Wenn sich das Sanktionsregime hinzieht und institutionalisiert wird, könnte es dem Westen noch gelingen, Putins System zu untergraben. Moskaus talentierte Ökonomen werden schließlich nicht mehr in der Lage sein, das Land vor verheerenden makroökonomischen Auswirkungen zu schützen. Selbst mit Billionen von Dollar an Investitionen in Infrastrukturprojekte oder andere Konjunkturmaßnahmen wird der russische Staat nicht in der Lage sein, die Auswirkungen der Ausgrenzung zu überwinden, da die Kosten dieser Projekte, insbesondere mit der damit einhergehenden Korruption, in die Höhe schnellen. Ohne ausländisches Know-how werden die Effizienz der Produktion russischer Waren und deren Qualität wieder dorthin zurückkehren, wo sie in den frühen 1990er Jahren waren. Die drei Russen, die für ihren Lebensunterhalt vom Staat abhängig sind, werden dann die wachsende Schwäche und Isolation ihres Landes in einer Weise spüren, wie sie es im Moment nicht tun. Die Menschen können sogar Schwierigkeiten haben, Essen auf den Tisch zu bringen. Dies alles würde Putins Geschichte ernsthaft untergraben: dass er der wesentliche Führer eines “souveränen und großen Russlands” ist, das sich unter seiner Amtszeit “von den Knien erhoben” hat.

Langfristig kann man sich vorstellen, dass dies den russischen Staat ernsthaft schwächt.
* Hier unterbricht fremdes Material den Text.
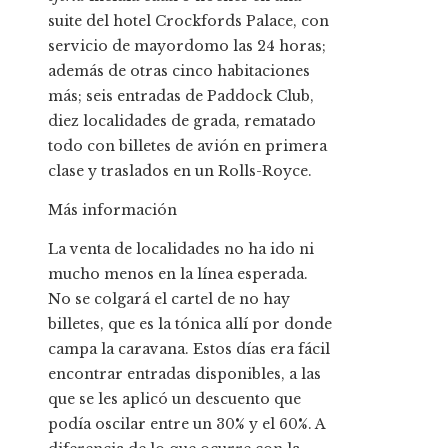
suite del hotel Crockfords Palace, con
servicio de mayordomo las 24 horas;
además de otras cinco habitaciones
más; seis entradas de Paddock Club,
diez localidades de grada, rematado
todo con billetes de avión en primera
clase y traslados en un Rolls-Royce.
Más información
La venta de localidades no ha ido ni
mucho menos en la línea esperada.
No se colgará el cartel de no hay
billetes, que es la tónica allí por donde
campa la caravana. Estos días era fácil
encontrar entradas disponibles, a las
que se les aplicó un descuento que
podía oscilar entre un 30% y el 60%. A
Der Separatismus könnte in einigen Regionen wie Tschetschenien aufsteigen oder zurückkehren, wenn der Kreml aufhört, die Rechnungen seiner Bewohner zu bezahlen. Die Spannungen zwischen Moskau – wo Geld angesammelt wird – und den Industriestädten und Regionen, die von Importen und Exporten abhängig sind, werden im Allgemeinen zunehmen. Dies wird höchstwahrscheinlich in Ostsibirien und den ölproduzierenden Regionen der mittleren Wolga geschehen, die gezwungen sein könnten, dem Kreml immer größere Anteile an schrumpfenden Gewinnen zu geben.

Dennoch ist selbst ein viel schwächeres Russland nicht dazu bestimmt, einen Zerfall im Stil der Sowjetunion zu erleiden. Der nationale Separatismus ist für das heutige Russland, wo sich rund 80 Prozent der Bürger des Landes als ethnische Russen betrachten, nicht annähernd so bedrohlich wie für die Sowjetunion. Moskaus starke repressive Institutionen könnten auch sicherstellen, dass Russland keinen Regimewechsel erlebt, oder zumindest nicht die gleiche Art von Regimewechsel, die 1991 stattfand. Und die Russen, selbst wenn sie sich gegen den Krieg wenden sollten, würden wahrscheinlich nicht weiter randalieren, um ihren eigenen Staat zu zerstören.

Der Westen sollte dennoch Kurs halten. Die Sanktionen werden nach und nach Russlands Kriegskasse und damit auch die Kampfkraft des Landes leeren. Angesichts zunehmender Rückschläge auf dem Schlachtfeld könnte der Kreml einem unruhigen Waffenstillstand zustimmen. Aber auch der Westen muss realistisch bleiben. Nur ein Hardcore-Determinist kann glauben, dass es 1991 keine Alternativen zum Zusammenbruch der Sowjetunion gab. Tatsächlich wäre ein viel logischerer Weg für den Sowjetstaat ein fortgesetzter Autoritarismus gewesen, kombiniert mit radikaler Marktliberalisierung und Wohlstand für ausgewählte Gruppen – nicht unähnlich dem Weg, den China eingeschlagen hat. Ebenso wäre es deterministisch, wenn der Westen erwarten würde, dass ein geschwächtes Russland fallen würde. Es wird zumindest eine Periode geben, in der die Ukraine und der Westen mit einem geschwächten und gedemütigten, aber immer noch autokratischen russischen Staat koexistieren müssen. Westliche Politiker müssen sich auf diese Eventualität vorbereiten, anstatt vom Zusammenbruch in Moskau zu träumen.